Aaron’s father is Wayne. He was a teacher. Teachers teach, sometimes by rote.

“It’s something that stuck in my head, got caught in my head,” Judge said, “at a very young age.”

So here he is, at 25, having enjoyed plenty of todays that, given time, became yesterdays. More often than not the todays have been great, bordering on surreal, and yet Aaron Judge seems to show up tomorrow carrying the same feathery humility, the same what-have-you-done-for-me-lately purpose, the same grin-and-dare-it. There’s a handshake and eye contact and a follow-up question to be sure he got your name right, and if that doesn’t seem different to you then you haven’t spent enough time in baseball clubhouses. Sure, it’s all new and fresh and who wouldn’t be in a first-impression mood while batting .338 with 22 homers and 49 RBIs, 61 games into his rookie season?

Maybe he’s the next Derek Jeter, as some have artfully and breathlessly limb-crawled. Maybe, and more likely, he’s the first and only Aaron Judge, whatever that turns out to be. He does have an awful lot of strike zone to defend, and pitchers generally are good at finding the shadows in there, and he has struck out his fair share. He also leads the American League in walks and on-base percentage and making the ball get very small very quickly, so at this point it’s a more than fair trade.

What’s fun about it all is Judge seems impressed by it all and not at all impressed by himself at the same time. His teammates can’t stop talking about what a nice young man he is, how hard he works, how eager he is to learn from, you know, yesterday. Those reporters who cover the team appreciate how accessible he is, and sure enough on a Wednesday afternoon two hours before game time he’s in a deep conversation with one tape recorder while two more wait their turns. If you’re going to be the league MVP 2 ½ months into the season, may as well enjoy it, while not making a bit of it.

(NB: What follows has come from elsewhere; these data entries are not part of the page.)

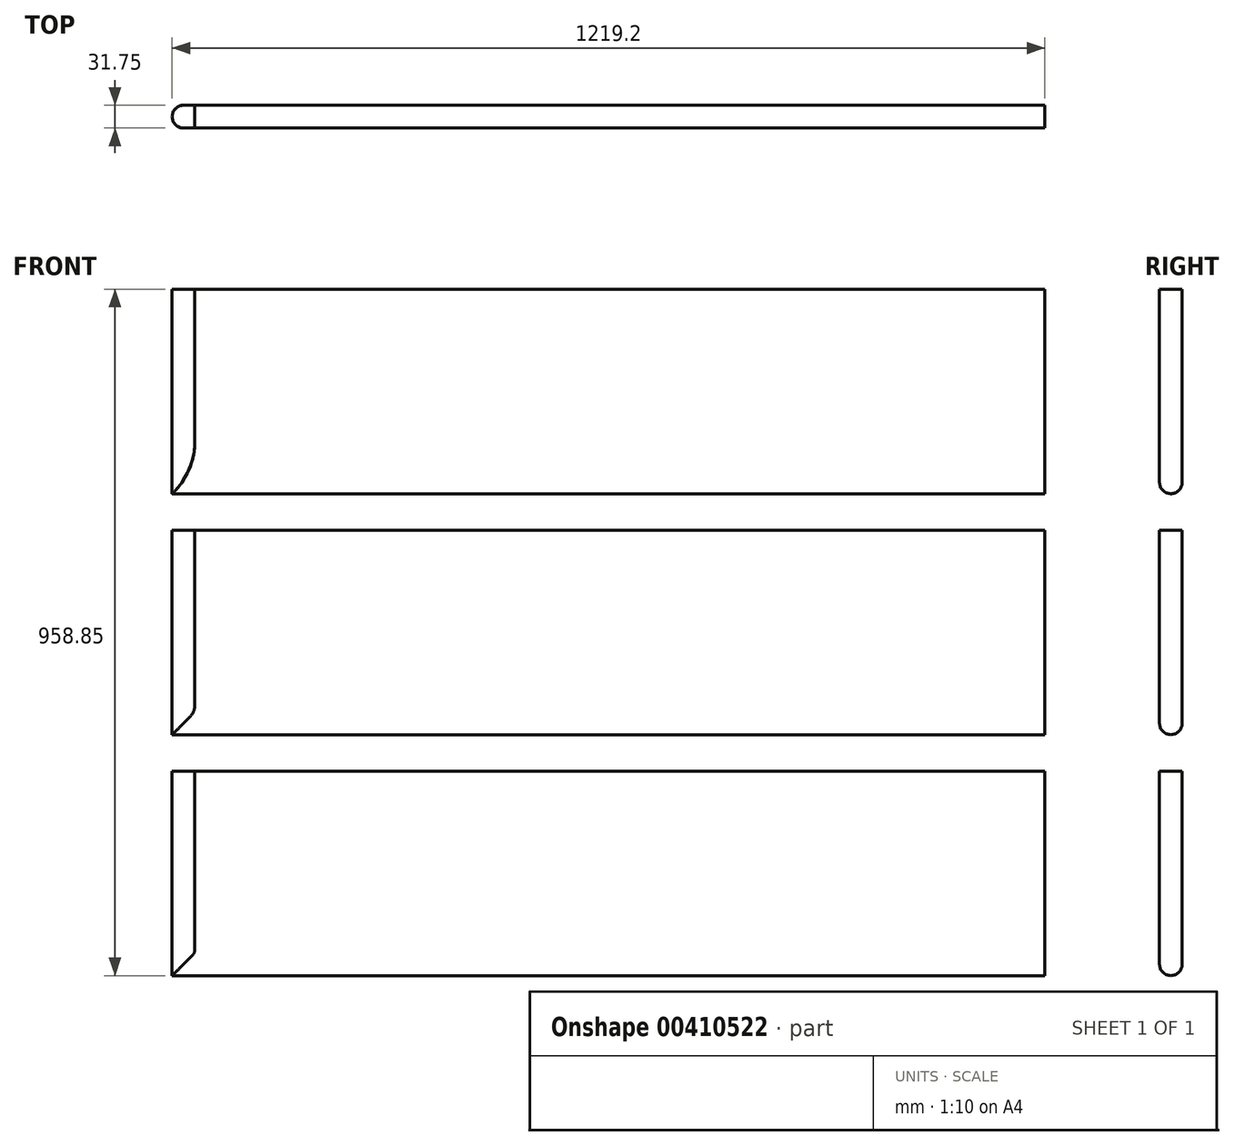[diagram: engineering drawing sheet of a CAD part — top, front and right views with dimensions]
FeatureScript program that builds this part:
annotation { "Feature Type Name" : "Feature", "Feature Type Description" : "" }
export const myFeature = defineFeature(function(context is Context, id is Id, definition is map)
    precondition{}
    {
        {
            var Q0;
            Q0=qCreatedBy(makeId("Front.planeOp"),FACE);
            var sketch = newSketch(context, id + "F0", { "sketchPlane" : qUnion([Q0])});
            skLineSegment(sketch, "E0.bottom", {"start": v(-595.6, 69.9) * mm, "end": v(623.6, 69.9) * mm});
            skLineSegment(sketch, "E0.top", {"start": v(-595.6, -215.85) * mm, "end": v(623.6, -215.85) * mm});
            skLineSegment(sketch, "E0.left", {"start": v(-595.6, 69.9) * mm, "end": v(-595.6, -215.85) * mm});
            skLineSegment(sketch, "E0.right", {"start": v(623.6, 69.9) * mm, "end": v(623.6, -215.85) * mm});
            skLineSegment(sketch, "E1", {"start": v(-563.84, 69.9) * mm, "end": v(-563.84, -142.07) * mm});
            skLineSegment(sketch, "E2.bottom", {"start": v(-595.6, -266.65) * mm, "end": v(623.6, -266.65) * mm});
            skLineSegment(sketch, "E2.top", {"start": v(-595.6, -552.4) * mm, "end": v(623.6, -552.4) * mm});
            skLineSegment(sketch, "E2.left", {"start": v(-595.6, -266.65) * mm, "end": v(-595.6, -552.4) * mm});
            skLineSegment(sketch, "E2.right", {"start": v(623.6, -266.65) * mm, "end": v(623.6, -552.4) * mm});
            skLineSegment(sketch, "E3", {"start": v(-563.84, -266.65) * mm, "end": v(-563.84, -510.13) * mm});
            skLineSegment(sketch, "E4.bottom", {"start": v(-595.6, -603.2) * mm, "end": v(623.6, -603.2) * mm});
            skLineSegment(sketch, "E4.top", {"start": v(-595.6, -888.95) * mm, "end": v(623.6, -888.95) * mm});
            skLineSegment(sketch, "E4.left", {"start": v(-595.6, -603.2) * mm, "end": v(-595.6, -888.95) * mm});
            skLineSegment(sketch, "E4.right", {"start": v(623.6, -603.2) * mm, "end": v(623.6, -888.95) * mm});
            skLineSegment(sketch, "E5", {"start": v(-563.84, -603.2) * mm, "end": v(-563.84, -851.94) * mm});
            skArc(sketch, "E6", {"start": v(-595.6, -215.85) * mm, "mid": v(-572.12, -182.24) * mm, "end": v(-563.84, -142.07) * mm});
            skLineSegment(sketch, "E7", {"start": v(-595.6, -552.4) * mm, "end": v(-571.28, -528.1) * mm});
            skArc(sketch, "E8.filletArc", {"start": v(-571.28, -528.1) * mm, "mid": v(-565.77, -519.85) * mm, "end": v(-563.84, -510.13) * mm});
            skLineSegment(sketch, "E9", {"start": v(-595.6, -888.95) * mm, "end": v(-567.56, -860.92) * mm});
            skArc(sketch, "E10.filletArc", {"start": v(-567.56, -860.92) * mm, "mid": v(-564.8, -856.8) * mm, "end": v(-563.84, -851.94) * mm});
            skSolve(sketch);
        }
        {
            var Q0;
            Q0=makeQuery(id+"F0.imprint","IMPRINT",FACE,{"disambiguationData":[TD([[makeQuery(id+"F0.imprint","IMPRINT",EDGE,{"derivedFrom":sQuery(id+"F0.wireOp",EDGE,"E0.top")}),1.0]])]});
            var Q1;
            Q1=makeQuery(id+"F0.imprint","IMPRINT",FACE,{"disambiguationData":[TD([[makeQuery(id+"F0.imprint","IMPRINT",EDGE,{"derivedFrom":sQuery(id+"F0.wireOp",EDGE,"E2.top")}),1.0]])]});
            var Q2;
            Q2=makeQuery(id+"F0.imprint","IMPRINT",FACE,{"disambiguationData":[TD([[makeQuery(id+"F0.imprint","IMPRINT",EDGE,{"derivedFrom":sQuery(id+"F0.wireOp",EDGE,"E4.top")}),1.0]])]});
            extrude(context, id + "F1", {"entities" : qUnion([Q0, Q1, Q2]), "depth" : 31.75 * mm});
        }
        {
            var Q0;
            {var subQ0=sQuery(id+"F0.wireOp",EDGE,"E0.left");Q0=makeQuery(id+"F0.imprint","IMPRINT",FACE,{"disambiguationData":[TD([[makeQuery(id+"F0.imprint","IMPRINT",EDGE,{"derivedFrom":subQ0}),1.0]])]});}
            var Q1;
            {var subQ0=sQuery(id+"F0.wireOp",EDGE,"E2.left");Q1=makeQuery(id+"F0.imprint","IMPRINT",FACE,{"disambiguationData":[TD([[makeQuery(id+"F0.imprint","IMPRINT",EDGE,{"derivedFrom":subQ0}),1.0]])]});}
            var Q2;
            {var subQ0=sQuery(id+"F0.wireOp",EDGE,"E4.left");Q2=makeQuery(id+"F0.imprint","IMPRINT",FACE,{"disambiguationData":[TD([[makeQuery(id+"F0.imprint","IMPRINT",EDGE,{"derivedFrom":subQ0}),1.0]])]});}
            extrude(context, id + "F2", {"entities" : qUnion([Q0, Q1, Q2]), "depth" : 31.75 * mm});
        }
        {
            var Q0;
            Q0=makeQuery(id+"F1.opExtrude","CAP_EDGE",EDGE,{"disambiguationData":[OSD([sQuery(id+"F0.wireOp",EDGE,"E4.top")])],"isStart":false});
            var Q1;
            Q1=makeQuery(id+"F2.opExtrude","CAP_EDGE",EDGE,{"disambiguationData":[OSD([sQuery(id+"F0.wireOp",EDGE,"E4.left")])],"isStart":false});
            var Q2;
            Q2=makeQuery(id+"F1.opExtrude","CAP_EDGE",EDGE,{"disambiguationData":[OSD([sQuery(id+"F0.wireOp",EDGE,"E4.top")])],"isStart":true});
            var Q3;
            Q3=makeQuery(id+"F2.opExtrude","CAP_EDGE",EDGE,{"disambiguationData":[OSD([sQuery(id+"F0.wireOp",EDGE,"E4.left")])],"isStart":true});
            var Q4;
            Q4=makeQuery(id+"F1.opExtrude","CAP_EDGE",EDGE,{"disambiguationData":[OSD([sQuery(id+"F0.wireOp",EDGE,"E2.top")])],"isStart":false});
            var Q5;
            Q5=makeQuery(id+"F1.opExtrude","CAP_EDGE",EDGE,{"disambiguationData":[OSD([sQuery(id+"F0.wireOp",EDGE,"E2.top")])],"isStart":true});
            var Q6;
            Q6=makeQuery(id+"F2.opExtrude","CAP_EDGE",EDGE,{"disambiguationData":[OSD([sQuery(id+"F0.wireOp",EDGE,"E2.left")])],"isStart":false});
            var Q7;
            Q7=makeQuery(id+"F2.opExtrude","CAP_EDGE",EDGE,{"disambiguationData":[OSD([sQuery(id+"F0.wireOp",EDGE,"E2.left")])],"isStart":true});
            var Q8;
            Q8=makeQuery(id+"F2.opExtrude","CAP_EDGE",EDGE,{"disambiguationData":[OSD([sQuery(id+"F0.wireOp",EDGE,"E0.left")])],"isStart":false});
            var Q9;
            Q9=makeQuery(id+"F1.opExtrude","CAP_EDGE",EDGE,{"disambiguationData":[OSD([sQuery(id+"F0.wireOp",EDGE,"E0.top")])],"isStart":false});
            var Q10;
            Q10=makeQuery(id+"F1.opExtrude","CAP_EDGE",EDGE,{"disambiguationData":[OSD([sQuery(id+"F0.wireOp",EDGE,"E0.top")])],"isStart":true});
            var Q11;
            Q11=makeQuery(id+"F2.opExtrude","CAP_EDGE",EDGE,{"disambiguationData":[OSD([sQuery(id+"F0.wireOp",EDGE,"E0.left")])],"isStart":true});
            fillet(context, id + "F3", {"entities" : qUnion([Q0, Q1, Q2, Q3, Q4, Q5, Q6, Q7, Q8, Q9, Q10, Q11]), "radius" : 15.88 * mm, "tangentPropagation" : true, "allowEdgeOverflow" : false});
        }
    });
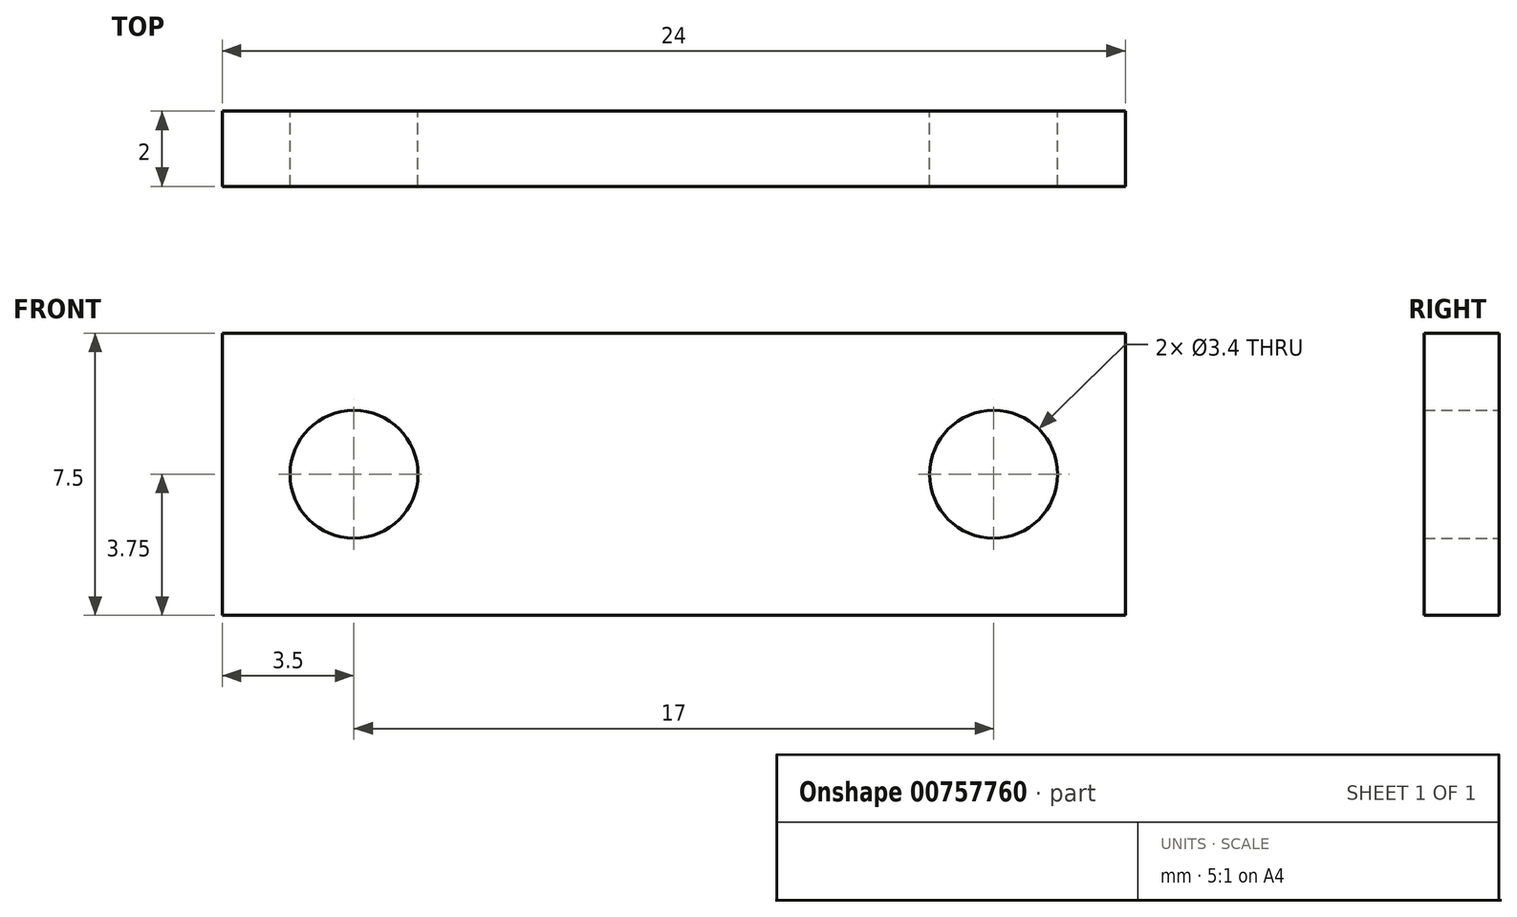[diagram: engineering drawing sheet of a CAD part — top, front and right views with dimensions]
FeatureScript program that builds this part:
annotation { "Feature Type Name" : "Feature", "Feature Type Description" : "" }
export const myFeature = defineFeature(function(context is Context, id is Id, definition is map)
    precondition{}
    {
        {
            var Q0;
            Q0=qCreatedBy(makeId("Front.planeOp"),FACE);
            var sketch = newSketch(context, id + "F0", { "sketchPlane" : qUnion([Q0])});
            skLineSegment(sketch, "E0.bottom", {"start": v(-12, 3.75) * mm, "end": v(12, 3.75) * mm});
            skLineSegment(sketch, "E0.top", {"start": v(-12, -3.75) * mm, "end": v(12, -3.75) * mm});
            skLineSegment(sketch, "E0.left", {"start": v(-12, 3.75) * mm, "end": v(-12, -3.75) * mm});
            skLineSegment(sketch, "E0.right", {"start": v(12, 3.75) * mm, "end": v(12, -3.75) * mm});
            skPoint(sketch, "E0.middle", {"position": v(0, 0) * mm});
            skPoint(sketch, "E1", {"position": v(-8.5, 0) * mm});
            skPoint(sketch, "E2", {"position": v(8.5, 0) * mm});
            skSolve(sketch);
        }
        {
            var Q0;
            Q0=makeQuery(id+"F0.imprint","IMPRINT",FACE,{"disambiguationData":[TD([[makeQuery(id+"F0.imprint","IMPRINT",EDGE,{"derivedFrom":sQuery(id+"F0.wireOp",EDGE,"E0.bottom")}),-1.0]])]});
            extrude(context, id + "F1", {"entities" : qUnion([Q0]), "depth" : 2 * mm, "offsetDistance" : 25 * mm});
        }
        {
            var Q0;
            Q0=sQuery(id+"F0.wireOp",VERTEX,"E1");
            var Q1;
            Q1=sQuery(id+"F0.wireOp",VERTEX,"E2");
            var Q2;
            Q2=makeQuery(id+"F1.opExtrude","SWEPT_BODY",BODY,{"disambiguationData":[OSD([sQuery(id+"F0.wireOp",EDGE,"E0.bottom"),sQuery(id+"F0.wireOp",EDGE,"E0.top"),sQuery(id+"F0.wireOp",EDGE,"E0.left"),sQuery(id+"F0.wireOp",EDGE,"E0.right")])]});
            hole(context, id + "F2", {"style" : HoleStyle.SIMPLE, "endStyle" : HoleEndStyle.THROUGH, "oppositeDirection" : true, "holeDiameter" : 3.4 * mm, "majorDiameter" : 5 * mm, "isTappedThrough" : true, "tappedDepth" : 12 * mm, "tapClearance" : 3, "startFromSketch" : true, "locations" : qUnion([Q0, Q1]), "scope" : qUnion([Q2])});
        }
    });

This is what it looks like when a young man goes from Linden, California to the 31st round (Oakland) to Fresno State to the first round to the New York Yankees to near the tops of batting average, home runs and RBI over six or seven years. Or, should, anyway. He’s huge, of course, that you know, and when he loops a baseball into the crowd from right field, done with his between-innings warm-up tosses, he then shyly looks over his left shoulder to see the havoc it wreaks. It’s fun. It’s today. Man, don’t want to miss that.

“For me,” he said, “I try to take it one day at a time,” and he’s not just flipping that out there to get the conversation over with. It’s earnest. “To be honest,” he continued, “I’m only thinking about what I’m doing today, however good or bad.”

One of the reporters who covers the team, who saw Judge arrive and hit .179 late last season, then bloom into this batter’s box beast, said to me casually, “He just seems to know who he is,” which, at 25 – Judge, not the reporter – would be especially mature. This is where the conversation with Judge veered off, away from himself, into a description of great teammates and great leadership and a world of opportunity (and backdoor sliders) that await. At the end, he smiled.

“So,” I said, “you know who you are?”

He nodded.

“I’m pretty sure I do,” he said.

The guy with something to prove today.